その34:18の標準マネジメント能力要件…コミュニケーション能力

(2013.01.07)

■コミュニケーション能力

  
前回までの、積極性、活動性、ストレス耐性、独自性、インパクトの5つが、個人特性カテゴリーだった。今回から対人影響力のカテゴリーに入る。その最初がこのコミュニケーション能力である。と言っても、説得力や感受性は、別建ての能力要件になっているから(それらを含むと範囲が広くなり過ぎるので)、日常語感の範疇よりはやや狭く、簡単に言えば表現力のことだと思って頂いてよい。

従って特に取立てて説明する内容はないのだが、要するに、説明やプレゼンテーションのじょうずな人がこの能力が高いと言うことである。ただし、それが統率力や、説得力になっているかと言うと、別次元である。

私たちのまわりには、ひょっとすると「口は達者だが・・・・・」と言う人もいるかもしれない。


その先は「ウデのほうはどうか」「行動が伴っているか」と続くのだろう。「ウデ」や「行動」は、ふつうは統制力決断力活動性などを指すのだろう。私たちは、別段行動科学を深く研究しなくても、いざと言う時に責任を取らずに逃げ出すような行動の類型がいつ生じるかは、ほぼ本能的に気づくものだ。これに気づくと言うのは、判断力が普通以上に作用していると言うことだ。判断力を支える経験が乏しいとつい実のない巧言令色にあざむかれる。


と言って何を言っているかはよくわからないが、事実と行動をもってしっかりした影響力を持っていると言うのは、つまりコミュニケーション能力は苦手だが、統率力はあると言うのは、やや珍しい例だ。だから、「口先」だと言ってばかにしてはいけない。言っていることも明確だし、実行も伴っていると言う言行一致の姿が私たちの目指すところだろう。

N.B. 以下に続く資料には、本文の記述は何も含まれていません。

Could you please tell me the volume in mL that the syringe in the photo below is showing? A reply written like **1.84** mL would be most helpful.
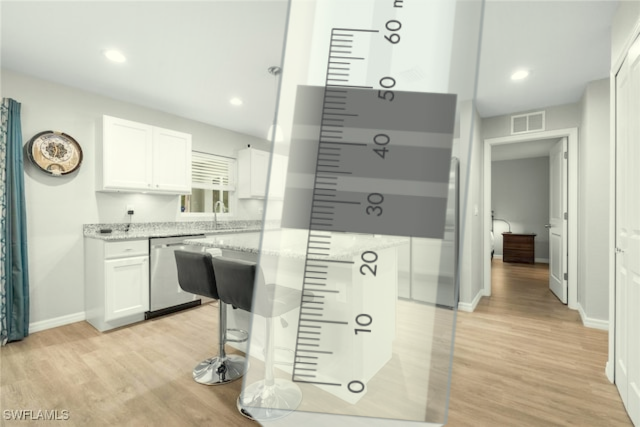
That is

コマツの坂根正弘会長がご著書でこれをいつも、王陽明の言葉を引かれて「知行合一」と表現されている。なんだ経営者レベルの話かと言うと、これは実は、私たちのように第一線で働く者にとってのほうがよほど重要である。なぜなら地位の高い経営者なら、美辞麗句に過ぎないことを言っても、その地位ゆえにあとから誰がとがめるわけでもない。しかし、言行の全く一致しないマネジャーや監督者などは、すぐさま誰からも見向きもされなくなってしまうだろう。坂根会長の凄味は、言行が明確に記録に残ってしまう経営者でありながら、その実践を厳しく自らに課されているところだろう。


どうも話は、言葉より行動のほうに重きがかかってしまうのだが、現実には何を言っているのかさっぱりわからない説明やメールにゆきあたることは少なくないものである。こういう行動の動機には、人に正確に伝えると言う関心や意欲がないのかもしれない。


上述坂根会長に学ぶと、どんな複雑な脈絡の話にも、物事の全体をよく表す「端的な一点の事実」があり、そこから「一点突破のキーワード」編み出せば、浸透力が格段に高まると言う。その例として、今世紀初頭のコマツ社長としての経営危機克服の際の例を挙げられる。どうしてアメリカのライバル会社は利益を上げられるのに、当時のコマツは赤字だったのか。日本で操業しているから人件費なりコストが高いから利益が出ないと言うのが、当時も今も常識かもしれない。この常識に疑問を持った坂根会長は、いろいろ切り込んでゆくと、つまるところ、製品(建設機械)のコスト構造は、どこでつくってもさほどの遜色はなく、コマツがライバルにおくれを取っているのは、固定費に6%もの差があることがわかった。この自社が高い6%の固定費を解消すれば利益は出る、と言う端的な一点の事実を繰り返し訴えたのだった。この場合の固定費とは、本社経費、本業とは関係にない連結対象の関連会社の経費などである。自分の会社の事だと思えばよくわかる。もしもすぐさま6%利益率を改善できる方法があるのなら誰だってすぐに飛びつき、取り組むだろう。当節、1%や2%の利益を残すことすら、大変な会社が多いのだから。

 


もちろんそのためには身を切ってリストラをしなければならない。ここで坂根会長は「リストラは1回限り」「必ず2年以内に結果を出す」、そのためには「ダントツ商品」を開発する、と次々と名フレーズを編み出した。こうしたフレーズは、関係者の心に深く刻まれたであろう。